Оставшись одна, Анна Ильинишна подошла к высокому зеркалу в простенке, привела в порядок волосы и попудрилась. Глядя на свои руки, открытые до подмышек, она подумала, что совершенна физически, – надменно усмехнулась и вышла в столовую.
Егор Иванович сидел у самовара и задумчиво жевал хлеб. Глаза у него ввалились, лицо обветрело, похудело и казалось новым.
– По крайней мере нужно быть вежливым, Егор, – сказала Анна Ильинишна. Он вскинул голову, быстро отряхнул крошки с бороды и щекой коснулся жениных поджатых губ:
– С добрым утром, Аня. Устал с дороги. Скверная дорога… Ну, а как ты?
Она, не ответив, села к столу, положила на скатерть обнаженные руки и странным взглядом глядела на мужа. От нее пахло бифштексами, табаком и ликером. Покосившись на жену, Егор Иванович подумал: «Не лги ей, не лги… А вот попробуй – скажи всю правду, начнет кричать, как торговка… Нет, не скажу».
И он повторил с ожесточением:
– Ужасно устал с дороги, прямо всего изломало… Хочу пройтись немного, размять ноги…
– Ты мне лжешь, Егор, – проговорила она низким голосом.

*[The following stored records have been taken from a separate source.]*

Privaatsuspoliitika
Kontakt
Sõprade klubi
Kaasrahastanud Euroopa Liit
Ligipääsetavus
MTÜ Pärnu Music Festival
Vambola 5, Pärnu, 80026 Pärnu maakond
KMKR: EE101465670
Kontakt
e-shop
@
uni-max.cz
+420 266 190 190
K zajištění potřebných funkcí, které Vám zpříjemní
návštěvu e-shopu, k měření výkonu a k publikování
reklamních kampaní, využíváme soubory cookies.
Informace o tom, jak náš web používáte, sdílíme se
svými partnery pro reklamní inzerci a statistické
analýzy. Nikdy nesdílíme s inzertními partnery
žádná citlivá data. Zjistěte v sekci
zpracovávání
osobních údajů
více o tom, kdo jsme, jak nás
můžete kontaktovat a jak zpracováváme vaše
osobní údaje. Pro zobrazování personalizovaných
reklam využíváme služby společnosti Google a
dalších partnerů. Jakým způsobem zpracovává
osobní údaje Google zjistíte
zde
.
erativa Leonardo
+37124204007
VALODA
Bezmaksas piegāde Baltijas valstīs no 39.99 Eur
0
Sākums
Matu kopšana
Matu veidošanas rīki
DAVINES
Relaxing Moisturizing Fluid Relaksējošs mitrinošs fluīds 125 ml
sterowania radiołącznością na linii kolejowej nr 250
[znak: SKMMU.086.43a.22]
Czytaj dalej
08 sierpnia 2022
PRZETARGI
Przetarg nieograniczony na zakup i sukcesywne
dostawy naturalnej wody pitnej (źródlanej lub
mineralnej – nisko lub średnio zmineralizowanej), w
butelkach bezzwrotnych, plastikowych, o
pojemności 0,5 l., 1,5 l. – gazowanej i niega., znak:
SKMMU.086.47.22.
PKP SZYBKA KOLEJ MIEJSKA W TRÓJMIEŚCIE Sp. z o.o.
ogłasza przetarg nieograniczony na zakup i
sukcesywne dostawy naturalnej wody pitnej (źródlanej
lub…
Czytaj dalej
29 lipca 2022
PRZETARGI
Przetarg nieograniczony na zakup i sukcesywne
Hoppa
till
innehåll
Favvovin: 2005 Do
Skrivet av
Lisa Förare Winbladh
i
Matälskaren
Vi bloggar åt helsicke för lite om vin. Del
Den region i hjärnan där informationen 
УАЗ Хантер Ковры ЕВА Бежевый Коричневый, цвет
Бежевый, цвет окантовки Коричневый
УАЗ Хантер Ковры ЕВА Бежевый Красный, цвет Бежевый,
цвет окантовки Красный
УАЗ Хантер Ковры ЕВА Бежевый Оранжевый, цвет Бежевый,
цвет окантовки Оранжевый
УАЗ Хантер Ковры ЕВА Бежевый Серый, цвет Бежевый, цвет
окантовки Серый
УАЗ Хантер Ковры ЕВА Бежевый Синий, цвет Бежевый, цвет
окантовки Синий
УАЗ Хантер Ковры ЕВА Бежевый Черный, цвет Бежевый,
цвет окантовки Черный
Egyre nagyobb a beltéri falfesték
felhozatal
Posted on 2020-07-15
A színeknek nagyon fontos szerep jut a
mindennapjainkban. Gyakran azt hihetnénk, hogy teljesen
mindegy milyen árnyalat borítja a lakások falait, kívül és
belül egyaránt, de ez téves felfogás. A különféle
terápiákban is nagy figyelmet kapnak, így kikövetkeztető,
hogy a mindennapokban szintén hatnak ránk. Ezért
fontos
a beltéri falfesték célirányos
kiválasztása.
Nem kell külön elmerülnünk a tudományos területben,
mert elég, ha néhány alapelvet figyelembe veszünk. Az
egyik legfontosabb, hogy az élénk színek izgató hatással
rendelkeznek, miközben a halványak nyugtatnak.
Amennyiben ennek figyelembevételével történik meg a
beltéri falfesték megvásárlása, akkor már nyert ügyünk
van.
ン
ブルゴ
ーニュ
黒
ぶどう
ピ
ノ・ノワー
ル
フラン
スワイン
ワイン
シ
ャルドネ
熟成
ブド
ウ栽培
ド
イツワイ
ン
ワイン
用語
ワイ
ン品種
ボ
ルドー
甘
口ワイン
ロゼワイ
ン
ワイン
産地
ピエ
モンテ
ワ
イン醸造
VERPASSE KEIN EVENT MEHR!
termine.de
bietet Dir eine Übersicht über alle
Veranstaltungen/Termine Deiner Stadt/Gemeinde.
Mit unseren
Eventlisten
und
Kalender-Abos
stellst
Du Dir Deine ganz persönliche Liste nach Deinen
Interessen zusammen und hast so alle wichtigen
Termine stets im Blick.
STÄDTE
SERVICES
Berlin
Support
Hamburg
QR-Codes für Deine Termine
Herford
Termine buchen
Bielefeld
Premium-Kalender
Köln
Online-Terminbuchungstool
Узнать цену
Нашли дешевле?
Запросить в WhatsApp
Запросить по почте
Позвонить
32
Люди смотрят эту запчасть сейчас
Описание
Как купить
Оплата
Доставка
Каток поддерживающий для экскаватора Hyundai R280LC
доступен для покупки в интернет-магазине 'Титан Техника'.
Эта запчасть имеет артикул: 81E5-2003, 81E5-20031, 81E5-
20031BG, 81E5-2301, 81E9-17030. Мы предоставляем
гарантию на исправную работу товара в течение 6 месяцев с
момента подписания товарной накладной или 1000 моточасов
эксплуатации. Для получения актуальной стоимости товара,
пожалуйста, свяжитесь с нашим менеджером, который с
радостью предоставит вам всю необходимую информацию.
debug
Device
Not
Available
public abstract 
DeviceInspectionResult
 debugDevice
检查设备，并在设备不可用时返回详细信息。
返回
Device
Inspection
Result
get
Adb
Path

Он мигнул, нахмурился, не сдался и продолжал ругать дорогу, распутицу и свою службу.
– Ты лжешь мне, Егор, – повторила она и показала зубы до самых десен, – ты даже не потрудился заметить, что я с утра в вечернем платье… Тебе неинтересно даже знать, где я провела ночь… Нет, подожди, мне теперь не нужно твоих озабоченных глаз… Отчета я тебе никакого не дам, голубчик… Мне вот хотелось бы знать – куда ты сейчас собрался идти…
– Иду гулять, я сказал…
– Врешь!..
– Аня…
– Врешь, я говорю!.. Не успел приехать, поздороваться с женой и сейчас бежишь к этим…
– Я прошу тебя не говорить так о моих…
– Ах, я, оказывается, говорить уже о них не смею!.. Это новость… Ну, так я тебя должна огорчить: мне рассказали, что эта твоя любезная Марья Федоровна – просто дрянь, просто…
Но Егор Иванович уже поднялся, побагровел, прядь волос сама сползла на взмокший лоб, и вдруг, – так самому показалось, – лицо стало безумным, точно пробежал по нему огонь…
– Не тебе об ней судить! – крикнул он и кулаком со всей силы ударил по столу. Анна Ильинишна с перекошенным лицом, злая, зеленая, вскочила, молчала… Он быстро вышел… Жена догнала его в прихожей, сорвала с вешалки бархатную шубку и, не попадая ногами в ботики, бормотала вполголоса:
– Ты еще со мной ни разу так не говорил… Прощай… Прощай, голубчик…
Но Егор Иванович не спросил, куда она бежит. Анна Ильинишна обернулась в дверях и крикнула:
– Иду к одному… – И хлопнула дверью.
– Очень рад, – проворчал Егор Иванович, тоже с остервенением застегивая пальто, – очень рад, пожалуйста, хоть – к черту…
* * *
Зюм, когда неожиданно явился к ней Егор Иванович, сидела перед круглым станком и напильниками и зубилами, похожими на зубоврачебные инструменты, скоблила и чистила кусок мрамора.